__Short exercise A__: In the botanical collection dataset records, change "locality" to "site description" and reproduce the lines with nothing else altered. Omit the pictures from your answer.

Cross Section of the Track

Reproduced with permission. © Tasmania Parks and Wildlife Service

Climatic considerations

The Three Capes Track enjoys a maritime climate that tends to iron out the temperature extremes that affect other parts of Tasmania. Low/high mean temperatures at Tasman Island are 11.2°C/17.4°C in Dec–Mar, and 6.9°C/9.1°C in Jun–Sept. Mean annual rainfall of about 800mm is fairly evenly distributed throughout the year, with February’s mean rainfall lowest, and September’s highest. (Mean annual rainfall comparisons: Brisbane 1148mm; Melbourne 648mm; Sydney 1215mm). The wind is the unknown. Large parts of the Three Capes route on days two and three are exposed to winds off the Southern Ocean, the occasional ferocity of which is reflected in the names of landscape features such as Tornado Flat and Hurricane Heath. Entirely still days are rare.

Best season to walk

There’s a reason in every season to get out on the Three Capes.

Summer (Dec–Mar) features the warmest and most stable weather and long daylight hours. Peninsula wildlife is up and about – including snakes – clear skies are more common. It’s also the time that Tasmania is at its liveliest, with various food, music and other festivals and cool annual events such as the Sydney–Hobart yacht race.

Winter (Jun–Aug) is the Capes’ season of change and drama. Shorter daylight hours are brightened by soft winter sun that’s superb for photography. When the wind rises, ocean swells shining with spindrift crash into the cliffs and spray can be whipped hundreds of metres upwards. Clear night skies are lit by a superfluity of stars – and the occasional bonus aurora.

Both spring and autumn feature whale migrations, various plant species in bloom and variable weather.

Am I fit enough?

It won’t surprise you to hear that the best way walkers prepare for a long walk is to go for long walks. If you’re already a regular walker (or exerciser), you’ll likely have no problems. The track is so well made that even the longer days seem, well, shorter.

[Dataset items]
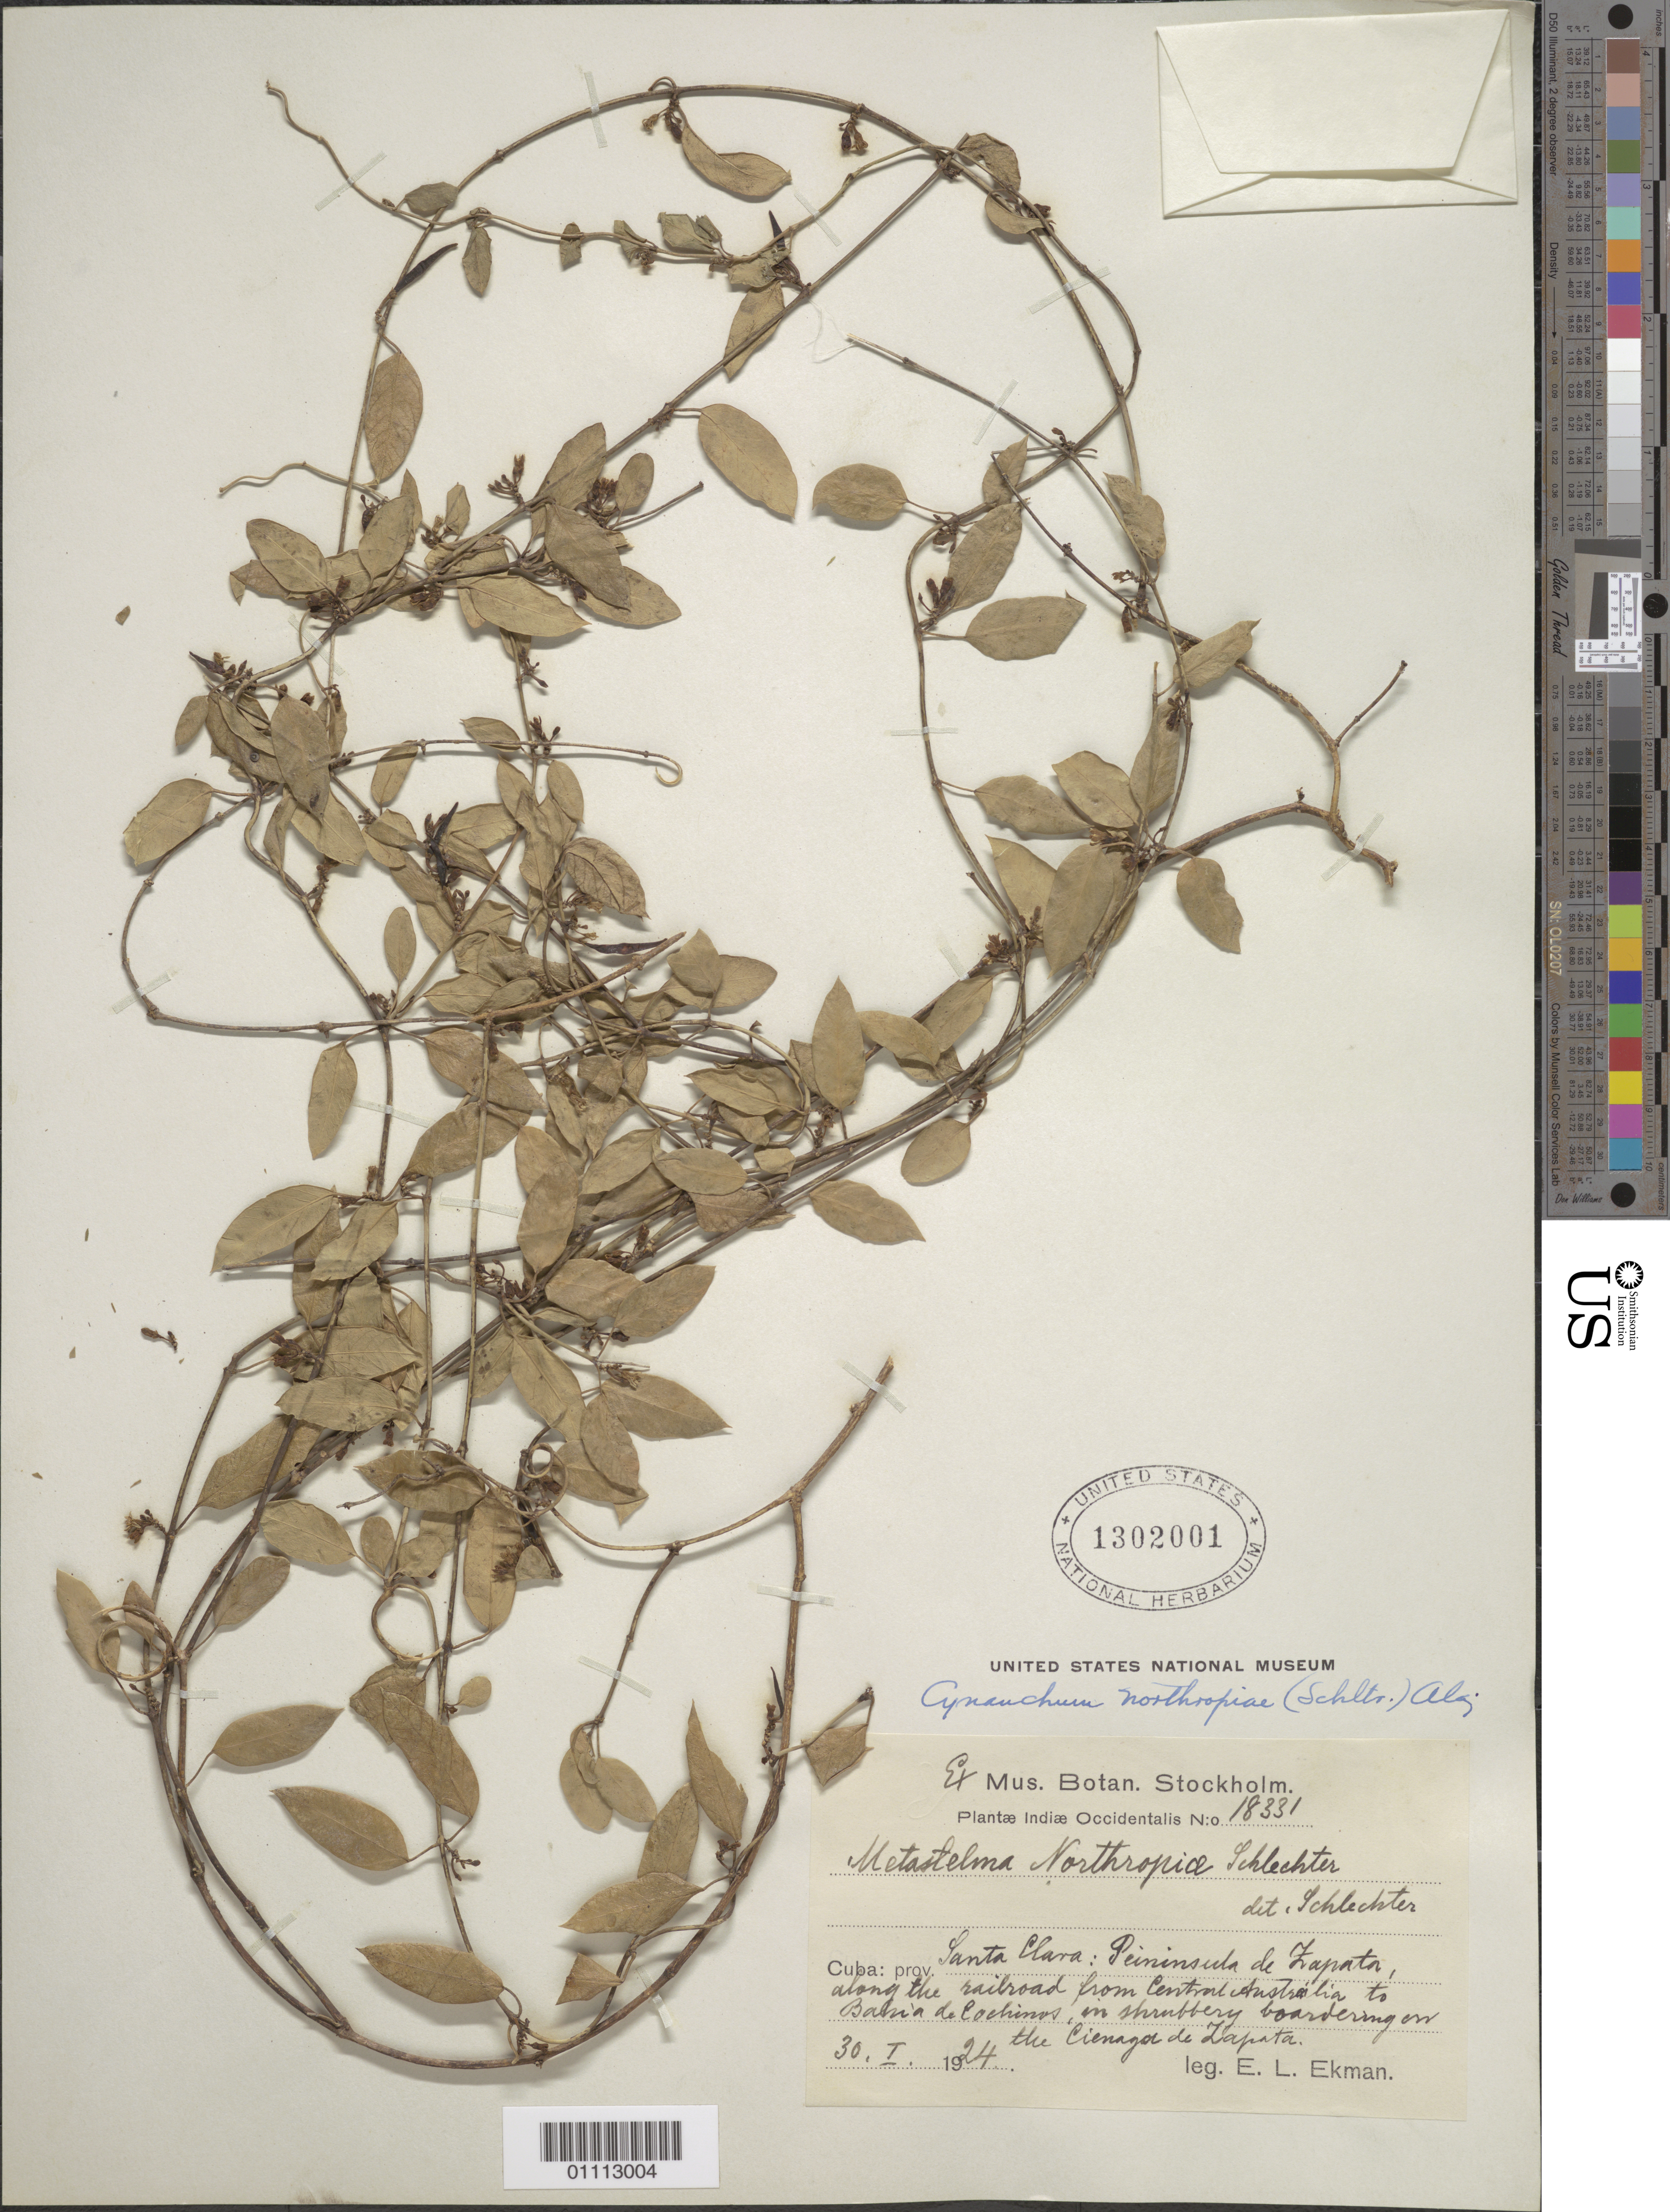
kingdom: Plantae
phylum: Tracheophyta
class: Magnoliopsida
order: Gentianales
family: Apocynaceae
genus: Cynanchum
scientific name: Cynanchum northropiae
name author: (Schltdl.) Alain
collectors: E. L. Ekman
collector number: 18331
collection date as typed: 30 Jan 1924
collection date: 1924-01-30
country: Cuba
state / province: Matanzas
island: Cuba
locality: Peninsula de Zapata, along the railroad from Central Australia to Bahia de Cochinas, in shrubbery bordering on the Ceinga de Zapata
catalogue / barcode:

__Short exercise B__: Write the next part of the Three Capes Track guide, picking up after its final sentence.

__Written reply A__:
kingdom: Plantae
phylum: Tracheophyta
class: Magnoliopsida
order: Gentianales
family: Apocynaceae
genus: Cynanchum
scientific name: Cynanchum northropiae
name author: (Schltdl.) Alain
collectors: E. L. Ekman
collector number: 18331
collection date as typed: 30 Jan 1924
collection date: 1924-01-30
country: Cuba
state / province: Matanzas
island: Cuba
site description: Peninsula de Zapata, along the railroad from Central Australia to Bahia de Cochinas, in shrubbery bordering on the Ceinga de Zapata
catalogue / barcode:

__Written reply B__:
In the end, all you have to do is walk, and you already know how to do that, so legs that are a bit sore and shoulders that need a rub aren’t the end of the world, and the views and basking of a task completed are more than enough of a reward.

If you’re happy with that, skip the next paragraph and join in again at “Wear a backpack …

If not, the thing is, you’ll have more fun if you’re fit to walk.  If you’re down on fitness and you want to improve, start several weeks out with shorter (30–45 minute) walks every second day, and slowly increase the frequency (to five days a week) and length (by 10–15 minutes per week) of your walks. If you’re keen on gyms, use the stationary bikes and do weighted squats. Use the stairs rather than the elevator at the building where you work. All these little things add up. Aim to complete 2–3 consecutive days of “actual length” walks a week or so before your departure date, and keep doing lighter walks afterwards. Make sure you eat and drink during training walks so your body gets used to the routine of fuelling-up on the go.

Wear a backpack when you can, even if it’s just a daypack, to get used to the feeling of it. And it’s really helpful if at least once you go for a decent walk with a full size pack (if you don’t have one, beg or borrow) so that you can get a sense of what it’s going to feel like when you’re here. It also helps sharpen your focus about what you need to pack (and carry) and those things you can do without. (Gail thinks meaningfully here of the extra kgs of shoes and clothes unworn she’s muttered about going uphill behind Ian.)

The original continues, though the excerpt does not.